Records from a data collection
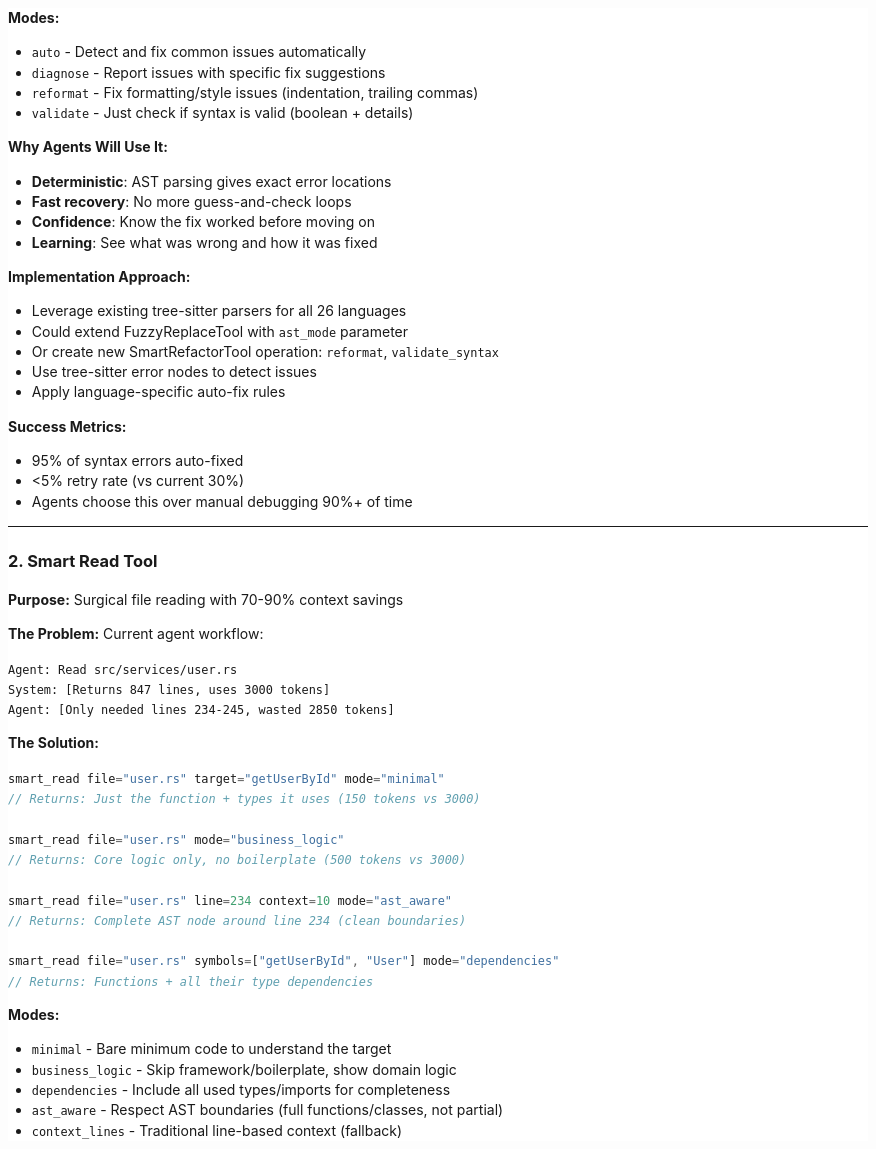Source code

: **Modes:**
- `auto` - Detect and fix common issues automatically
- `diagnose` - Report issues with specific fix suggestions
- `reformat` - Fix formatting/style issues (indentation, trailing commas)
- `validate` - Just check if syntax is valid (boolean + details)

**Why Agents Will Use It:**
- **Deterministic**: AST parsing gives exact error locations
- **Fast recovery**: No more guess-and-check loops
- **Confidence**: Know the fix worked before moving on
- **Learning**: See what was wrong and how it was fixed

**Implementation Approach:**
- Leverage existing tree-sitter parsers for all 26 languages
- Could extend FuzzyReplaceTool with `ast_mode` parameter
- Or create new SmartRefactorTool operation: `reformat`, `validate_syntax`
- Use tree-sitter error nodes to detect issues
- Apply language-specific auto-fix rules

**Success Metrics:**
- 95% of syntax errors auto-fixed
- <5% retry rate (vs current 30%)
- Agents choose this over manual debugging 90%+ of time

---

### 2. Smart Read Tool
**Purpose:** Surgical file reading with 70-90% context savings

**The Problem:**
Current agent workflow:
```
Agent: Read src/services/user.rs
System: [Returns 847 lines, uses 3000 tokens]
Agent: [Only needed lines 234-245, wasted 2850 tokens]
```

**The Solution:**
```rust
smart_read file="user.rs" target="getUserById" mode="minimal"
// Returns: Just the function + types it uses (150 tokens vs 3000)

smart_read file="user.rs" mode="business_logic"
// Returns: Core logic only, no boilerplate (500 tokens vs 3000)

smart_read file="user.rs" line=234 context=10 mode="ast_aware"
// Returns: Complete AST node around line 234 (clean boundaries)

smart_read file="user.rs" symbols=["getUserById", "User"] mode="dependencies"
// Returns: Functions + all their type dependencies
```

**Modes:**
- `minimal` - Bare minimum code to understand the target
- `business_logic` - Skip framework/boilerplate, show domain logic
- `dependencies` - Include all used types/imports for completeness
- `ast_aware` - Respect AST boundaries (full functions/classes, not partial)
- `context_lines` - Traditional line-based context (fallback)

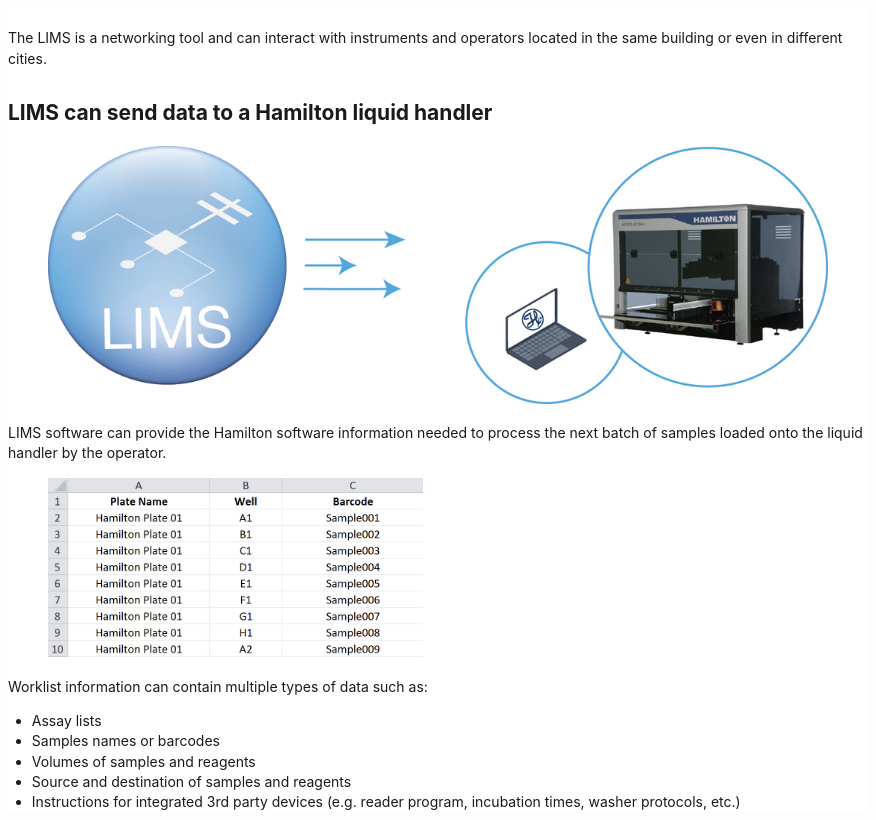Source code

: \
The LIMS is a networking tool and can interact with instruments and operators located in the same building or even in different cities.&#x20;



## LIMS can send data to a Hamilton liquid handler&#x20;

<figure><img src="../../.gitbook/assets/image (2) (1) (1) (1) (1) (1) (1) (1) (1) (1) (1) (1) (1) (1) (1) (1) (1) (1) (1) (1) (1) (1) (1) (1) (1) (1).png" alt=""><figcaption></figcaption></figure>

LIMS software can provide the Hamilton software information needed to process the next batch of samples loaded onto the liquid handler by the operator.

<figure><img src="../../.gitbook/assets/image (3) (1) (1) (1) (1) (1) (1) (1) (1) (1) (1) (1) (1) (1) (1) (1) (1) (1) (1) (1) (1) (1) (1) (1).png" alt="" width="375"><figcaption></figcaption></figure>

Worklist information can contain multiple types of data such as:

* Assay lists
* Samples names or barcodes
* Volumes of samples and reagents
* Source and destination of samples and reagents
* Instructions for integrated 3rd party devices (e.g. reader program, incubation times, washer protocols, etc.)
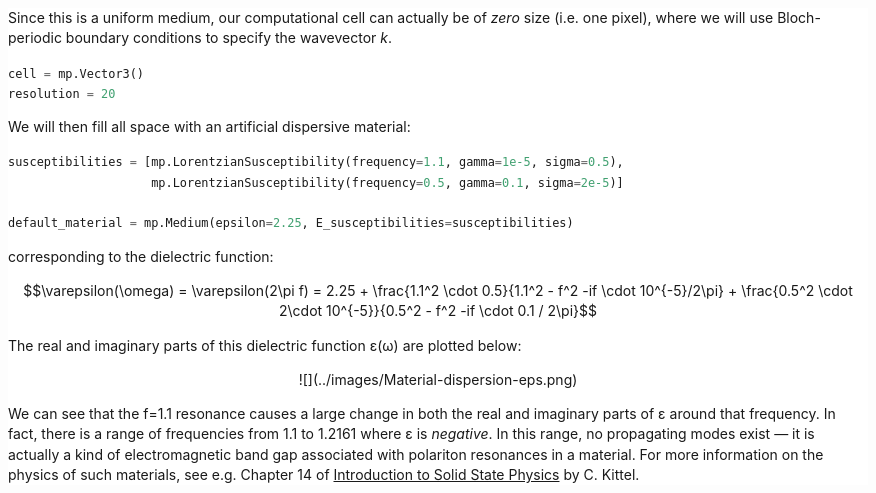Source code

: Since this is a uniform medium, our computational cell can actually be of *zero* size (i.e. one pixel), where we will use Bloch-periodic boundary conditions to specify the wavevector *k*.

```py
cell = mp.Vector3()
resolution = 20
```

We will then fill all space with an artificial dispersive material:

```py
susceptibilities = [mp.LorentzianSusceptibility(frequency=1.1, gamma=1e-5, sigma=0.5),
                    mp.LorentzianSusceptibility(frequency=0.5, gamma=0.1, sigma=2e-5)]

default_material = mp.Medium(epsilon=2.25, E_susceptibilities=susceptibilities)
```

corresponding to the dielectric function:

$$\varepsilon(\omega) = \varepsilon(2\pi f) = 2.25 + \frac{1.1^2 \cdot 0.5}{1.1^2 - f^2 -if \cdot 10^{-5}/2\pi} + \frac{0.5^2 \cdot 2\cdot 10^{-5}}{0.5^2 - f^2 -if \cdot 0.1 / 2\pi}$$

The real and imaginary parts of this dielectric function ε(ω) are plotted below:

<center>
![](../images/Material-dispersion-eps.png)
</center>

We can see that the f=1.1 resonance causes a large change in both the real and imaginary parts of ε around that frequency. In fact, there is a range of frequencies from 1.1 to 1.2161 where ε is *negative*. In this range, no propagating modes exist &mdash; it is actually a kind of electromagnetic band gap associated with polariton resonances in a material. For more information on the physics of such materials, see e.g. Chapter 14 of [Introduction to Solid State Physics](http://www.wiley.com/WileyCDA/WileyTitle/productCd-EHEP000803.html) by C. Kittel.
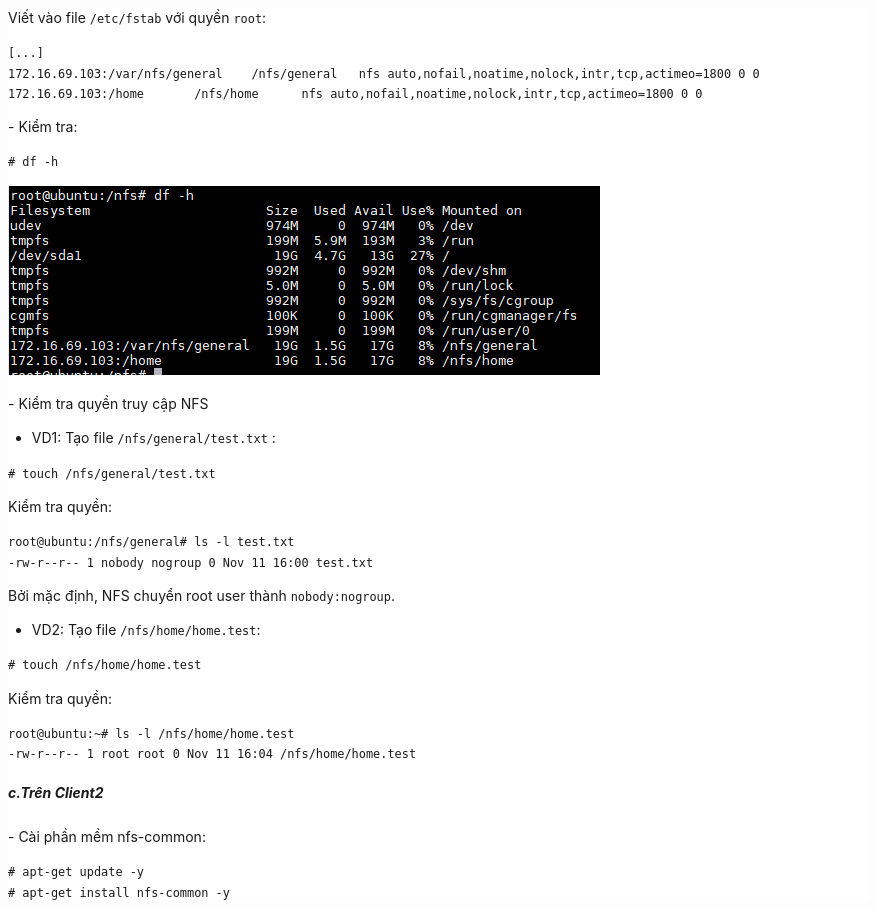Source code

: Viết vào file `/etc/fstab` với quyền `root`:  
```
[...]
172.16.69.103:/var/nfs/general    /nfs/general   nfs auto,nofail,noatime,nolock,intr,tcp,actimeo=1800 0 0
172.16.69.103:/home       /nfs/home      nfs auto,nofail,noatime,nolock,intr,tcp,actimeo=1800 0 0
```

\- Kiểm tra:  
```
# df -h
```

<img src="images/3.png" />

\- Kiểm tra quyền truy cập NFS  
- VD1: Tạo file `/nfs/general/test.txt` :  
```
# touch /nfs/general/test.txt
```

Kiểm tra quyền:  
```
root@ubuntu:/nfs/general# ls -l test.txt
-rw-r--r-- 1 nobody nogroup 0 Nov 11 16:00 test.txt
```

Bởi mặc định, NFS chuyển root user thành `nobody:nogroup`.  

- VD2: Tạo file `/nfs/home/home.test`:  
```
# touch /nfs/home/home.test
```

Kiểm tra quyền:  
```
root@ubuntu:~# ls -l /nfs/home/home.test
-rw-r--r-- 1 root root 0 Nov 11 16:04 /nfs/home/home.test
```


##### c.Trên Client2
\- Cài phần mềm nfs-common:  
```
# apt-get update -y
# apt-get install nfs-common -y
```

EXERCISE DIRECTIONS | Lines in the data that include the word "test" should all be copied.

TASK OUTPUT |
- VD1: Tạo file `/nfs/general/test.txt` :  
# touch /nfs/general/test.txt
root@ubuntu:/nfs/general# ls -l test.txt
-rw-r--r-- 1 nobody nogroup 0 Nov 11 16:00 test.txt
- VD2: Tạo file `/nfs/home/home.test`:  
# touch /nfs/home/home.test
root@ubuntu:~# ls -l /nfs/home/home.test
-rw-r--r-- 1 root root 0 Nov 11 16:04 /nfs/home/home.test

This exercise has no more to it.